リリィは即座に戦術データリンクのシステムを停止させ“ Schwarzer”隊機に、この余計な電子攻撃を広げないよう処理しECCMを作動させる。 少しは改善したが、それでも機体は安定しておらずエンジンの出力が徐々に下がっていく。 燃料を示す数値はCFA-41“Mave”が飛べないという状況まで来てはいないことから、この電子攻撃は直接雪風を狙ったものだと気が付くと、即座にダミーデータに“Ghost”の目を動かそうとするためコンソールを弾く。 僅かでも雪風が自身を防護するためのプロテクトを構築するための時間があればいい、そんな思いで隠していたかのように現れたダミーデータへ処理が集中する。 かかったと言わんばかりに雪風が僅かな余裕を最大限に利用し操縦権を束から奪いCFA-41“Mave”の高度を上げた。 高速巡航モードによって後退翼でなければ即座に安定性を失い失速していただろうと思うと、束に震えるような声に気がつく。
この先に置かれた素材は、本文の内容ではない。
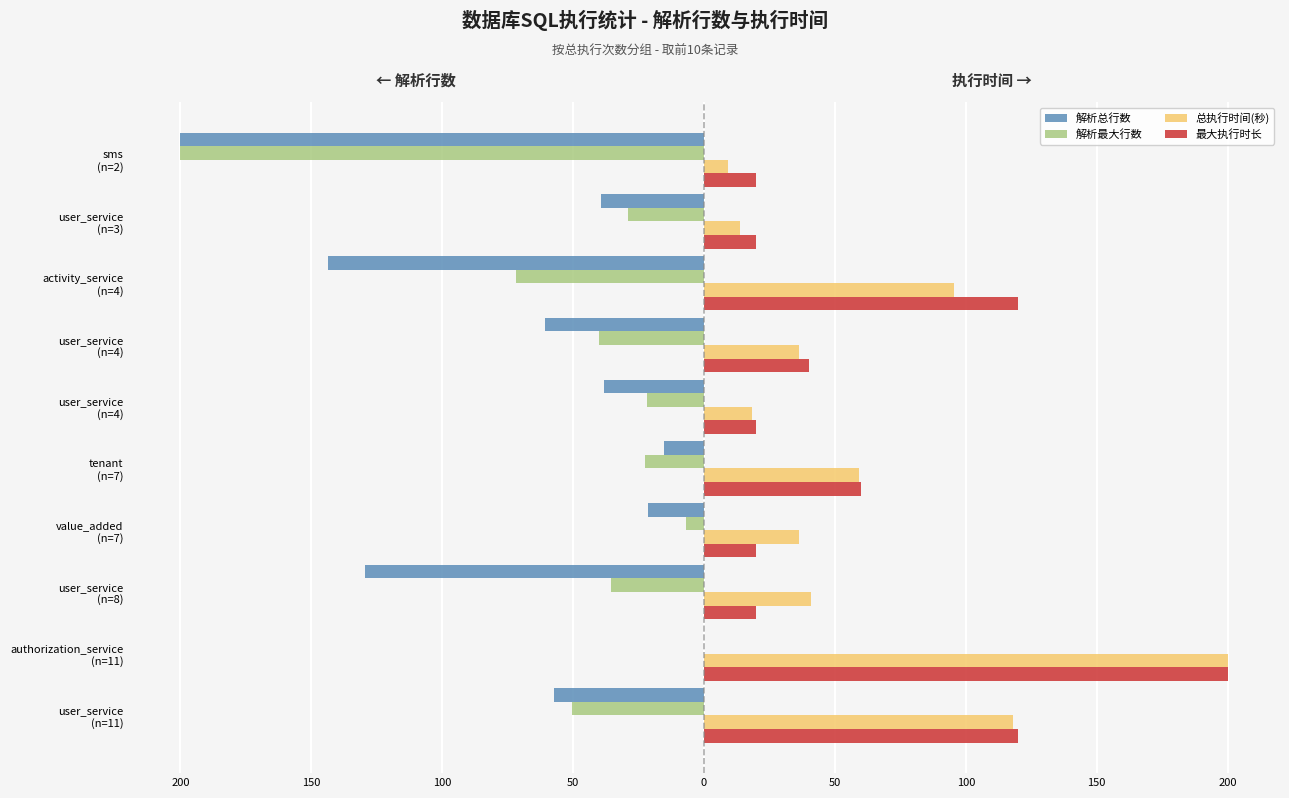

What is the difference between the maximum and minimum values in the 解析总行数 series?

200.0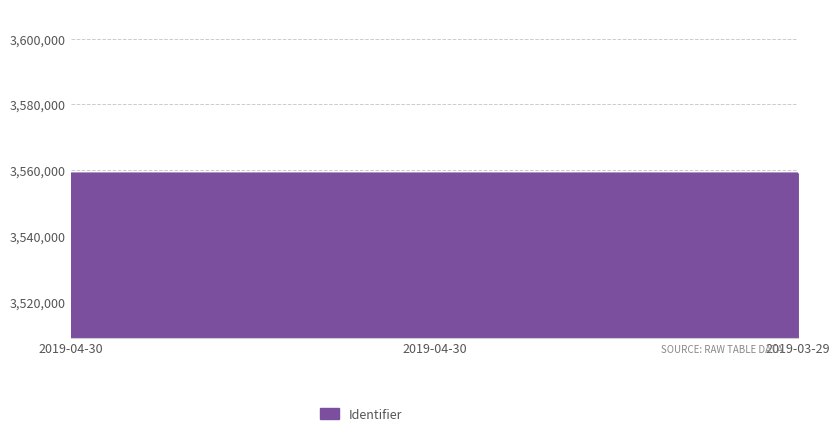

How many categories are shown in the chart?

3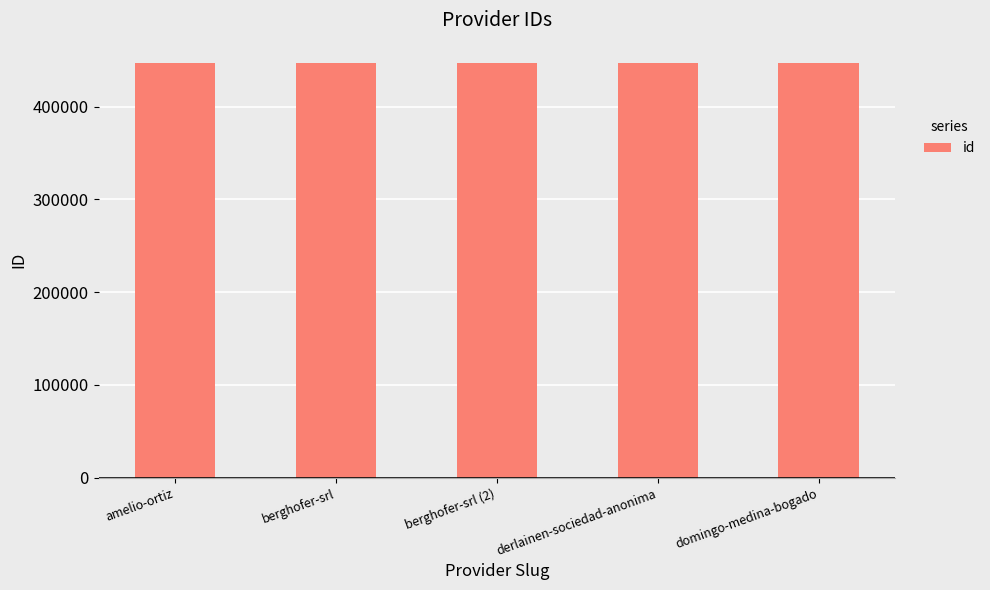

What is the maximum value shown in the chart?

446572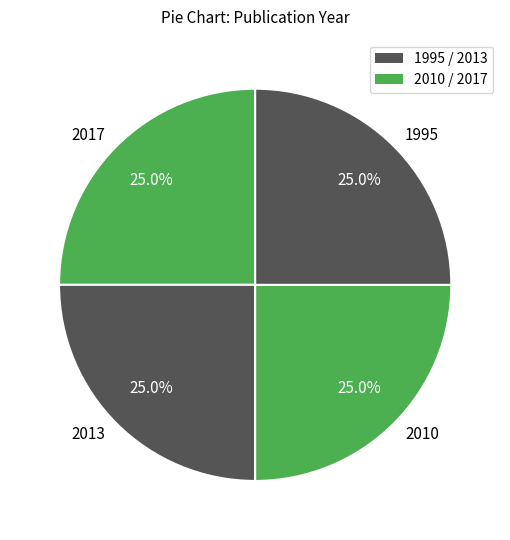

Approximately how many times larger is the value at 2010 compared to 2017?

1.0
「知らない……私は、この光景を知らない……見てない……」
まるで幽霊でも見たかのように呟き続ける言葉に、夢では“Ghost”に対し通信を仕掛けなかったことによる違いだとリリィは考えた。 この時点で束が知り得た未来とは別の未来を歩み始めている――ここからは一切情報のない未知の世界だ。
――Secure appropriate distance……
《適正距離を確保》
ようやく機体の挙動が安定する高度49,212ftあたりで再び暗号通信を打ち込み始める。 雪風は先の電子攻撃により操縦系統の一部を奪われかけたと報告しているため、束に変わりECCMで“シンファクシ”級潜水空母との測りつつ警戒し続けたが、同時に“シンファクシ”級潜水空母も操縦権を奪えなかったせいか再び攻撃の届かない海の底へ潜っていった。 最後に歓喜を表す暗号通信を送って。
それと時を同じくして一発の核弾頭が地表を焼き尽くした。